__Task instructions__
Copy out all the data, word for word.

__Input records__
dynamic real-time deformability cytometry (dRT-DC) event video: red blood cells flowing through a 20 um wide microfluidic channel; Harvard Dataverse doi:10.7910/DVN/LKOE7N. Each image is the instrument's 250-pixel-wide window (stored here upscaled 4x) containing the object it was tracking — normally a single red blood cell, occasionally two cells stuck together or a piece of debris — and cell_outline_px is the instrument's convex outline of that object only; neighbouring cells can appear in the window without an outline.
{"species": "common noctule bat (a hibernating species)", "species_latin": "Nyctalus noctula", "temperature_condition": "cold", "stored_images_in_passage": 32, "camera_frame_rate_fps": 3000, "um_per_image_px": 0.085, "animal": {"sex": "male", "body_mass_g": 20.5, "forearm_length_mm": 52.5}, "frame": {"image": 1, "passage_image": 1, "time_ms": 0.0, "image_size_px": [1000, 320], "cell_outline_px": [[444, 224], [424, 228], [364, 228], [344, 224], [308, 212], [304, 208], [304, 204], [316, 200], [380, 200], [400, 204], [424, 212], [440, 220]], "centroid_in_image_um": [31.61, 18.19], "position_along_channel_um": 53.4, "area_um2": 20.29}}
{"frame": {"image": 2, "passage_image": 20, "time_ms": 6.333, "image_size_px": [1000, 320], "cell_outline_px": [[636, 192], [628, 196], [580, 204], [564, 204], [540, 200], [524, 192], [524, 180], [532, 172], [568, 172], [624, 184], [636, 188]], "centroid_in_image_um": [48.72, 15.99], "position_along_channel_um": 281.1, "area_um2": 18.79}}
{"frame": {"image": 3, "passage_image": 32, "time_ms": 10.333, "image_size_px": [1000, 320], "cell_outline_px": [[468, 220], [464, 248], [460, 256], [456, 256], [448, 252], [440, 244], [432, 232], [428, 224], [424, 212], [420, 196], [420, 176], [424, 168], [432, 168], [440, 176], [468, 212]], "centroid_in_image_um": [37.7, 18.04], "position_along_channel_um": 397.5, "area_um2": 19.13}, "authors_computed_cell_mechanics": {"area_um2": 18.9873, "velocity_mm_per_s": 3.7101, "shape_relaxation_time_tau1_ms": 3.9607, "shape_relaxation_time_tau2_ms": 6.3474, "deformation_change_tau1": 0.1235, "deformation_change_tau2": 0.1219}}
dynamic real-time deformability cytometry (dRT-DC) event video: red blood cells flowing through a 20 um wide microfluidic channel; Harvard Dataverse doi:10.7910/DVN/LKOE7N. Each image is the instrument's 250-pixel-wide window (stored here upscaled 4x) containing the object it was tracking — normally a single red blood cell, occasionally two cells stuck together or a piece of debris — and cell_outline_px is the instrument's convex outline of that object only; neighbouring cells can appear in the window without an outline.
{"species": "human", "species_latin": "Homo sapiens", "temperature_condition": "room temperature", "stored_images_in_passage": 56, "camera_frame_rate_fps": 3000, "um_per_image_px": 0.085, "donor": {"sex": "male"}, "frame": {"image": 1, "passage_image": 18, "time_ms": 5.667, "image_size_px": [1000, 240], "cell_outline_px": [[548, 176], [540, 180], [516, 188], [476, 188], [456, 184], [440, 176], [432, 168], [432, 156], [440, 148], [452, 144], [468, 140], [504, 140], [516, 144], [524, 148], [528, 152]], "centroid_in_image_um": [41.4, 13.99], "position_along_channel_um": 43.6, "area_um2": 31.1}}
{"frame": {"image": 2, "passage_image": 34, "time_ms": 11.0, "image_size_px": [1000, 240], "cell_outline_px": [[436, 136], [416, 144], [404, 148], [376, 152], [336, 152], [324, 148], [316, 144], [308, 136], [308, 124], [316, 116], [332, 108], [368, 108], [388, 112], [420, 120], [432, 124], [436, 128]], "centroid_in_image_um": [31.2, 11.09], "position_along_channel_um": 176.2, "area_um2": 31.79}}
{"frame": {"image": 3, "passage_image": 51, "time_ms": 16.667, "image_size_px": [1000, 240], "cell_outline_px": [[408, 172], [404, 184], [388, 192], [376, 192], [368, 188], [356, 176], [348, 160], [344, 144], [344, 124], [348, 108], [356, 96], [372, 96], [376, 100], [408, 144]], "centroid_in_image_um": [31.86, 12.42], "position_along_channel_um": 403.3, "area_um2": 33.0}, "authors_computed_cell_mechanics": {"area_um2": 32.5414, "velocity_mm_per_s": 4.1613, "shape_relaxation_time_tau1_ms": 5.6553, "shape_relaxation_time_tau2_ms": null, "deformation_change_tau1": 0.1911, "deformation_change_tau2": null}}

__Finished task__
dynamic real-time deformability cytometry (dRT-DC) event video: red blood cells flowing through a 20 um wide microfluidic channel; Harvard Dataverse doi:10.7910/DVN/LKOE7N. Each image is the instrument's 250-pixel-wide window (stored here upscaled 4x) containing the object it was tracking — normally a single red blood cell, occasionally two cells stuck together or a piece of debris — and cell_outline_px is the instrument's convex outline of that object only; neighbouring cells can appear in the window without an outline.
{"species": "common noctule bat (a hibernating species)", "species_latin": "Nyctalus noctula", "temperature_condition": "cold", "stored_images_in_passage": 32, "camera_frame_rate_fps": 3000, "um_per_image_px": 0.085, "animal": {"sex": "male", "body_mass_g": 20.5, "forearm_length_mm": 52.5}, "frame": {"image": 1, "passage_image": 1, "time_ms": 0.0, "image_size_px": [1000, 320], "cell_outline_px": [[444, 224], [424, 228], [364, 228], [344, 224], [308, 212], [304, 208], [304, 204], [316, 200], [380, 200], [400, 204], [424, 212], [440, 220]], "centroid_in_image_um": [31.61, 18.19], "position_along_channel_um": 53.4, "area_um2": 20.29}}
{"frame": {"image": 2, "passage_image": 20, "time_ms": 6.333, "image_size_px": [1000, 320], "cell_outline_px": [[636, 192], [628, 196], [580, 204], [564, 204], [540, 200], [524, 192], [524, 180], [532, 172], [568, 172], [624, 184], [636, 188]], "centroid_in_image_um": [48.72, 15.99], "position_along_channel_um": 281.1, "area_um2": 18.79}}
{"frame": {"image": 3, "passage_image": 32, "time_ms": 10.333, "image_size_px": [1000, 320], "cell_outline_px": [[468, 220], [464, 248], [460, 256], [456, 256], [448, 252], [440, 244], [432, 232], [428, 224], [424, 212], [420, 196], [420, 176], [424, 168], [432, 168], [440, 176], [468, 212]], "centroid_in_image_um": [37.7, 18.04], "position_along_channel_um": 397.5, "area_um2": 19.13}, "authors_computed_cell_mechanics": {"area_um2": 18.9873, "velocity_mm_per_s": 3.7101, "shape_relaxation_time_tau1_ms": 3.9607, "shape_relaxation_time_tau2_ms": 6.3474, "deformation_change_tau1": 0.1235, "deformation_change_tau2": 0.1219}}
dynamic real-time deformability cytometry (dRT-DC) event video: red blood cells flowing through a 20 um wide microfluidic channel; Harvard Dataverse doi:10.7910/DVN/LKOE7N. Each image is the instrument's 250-pixel-wide window (stored here upscaled 4x) containing the object it was tracking — normally a single red blood cell, occasionally two cells stuck together or a piece of debris — and cell_outline_px is the instrument's convex outline of that object only; neighbouring cells can appear in the window without an outline.
{"species": "human", "species_latin": "Homo sapiens", "temperature_condition": "room temperature", "stored_images_in_passage": 56, "camera_frame_rate_fps": 3000, "um_per_image_px": 0.085, "donor": {"sex": "male"}, "frame": {"image": 1, "passage_image": 18, "time_ms": 5.667, "image_size_px": [1000, 240], "cell_outline_px": [[548, 176], [540, 180], [516, 188], [476, 188], [456, 184], [440, 176], [432, 168], [432, 156], [440, 148], [452, 144], [468, 140], [504, 140], [516, 144], [524, 148], [528, 152]], "centroid_in_image_um": [41.4, 13.99], "position_along_channel_um": 43.6, "area_um2": 31.1}}
{"frame": {"image": 2, "passage_image": 34, "time_ms": 11.0, "image_size_px": [1000, 240], "cell_outline_px": [[436, 136], [416, 144], [404, 148], [376, 152], [336, 152], [324, 148], [316, 144], [308, 136], [308, 124], [316, 116], [332, 108], [368, 108], [388, 112], [420, 120], [432, 124], [436, 128]], "centroid_in_image_um": [31.2, 11.09], "position_along_channel_um": 176.2, "area_um2": 31.79}}
{"frame": {"image": 3, "passage_image": 51, "time_ms": 16.667, "image_size_px": [1000, 240], "cell_outline_px": [[408, 172], [404, 184], [388, 192], [376, 192], [368, 188], [356, 176], [348, 160], [344, 144], [344, 124], [348, 108], [356, 96], [372, 96], [376, 100], [408, 144]], "centroid_in_image_um": [31.86, 12.42], "position_along_channel_um": 403.3, "area_um2": 33.0}, "authors_computed_cell_mechanics": {"area_um2": 32.5414, "velocity_mm_per_s": 4.1613, "shape_relaxation_time_tau1_ms": 5.6553, "shape_relaxation_time_tau2_ms": null, "deformation_change_tau1": 0.1911, "deformation_change_tau2": null}}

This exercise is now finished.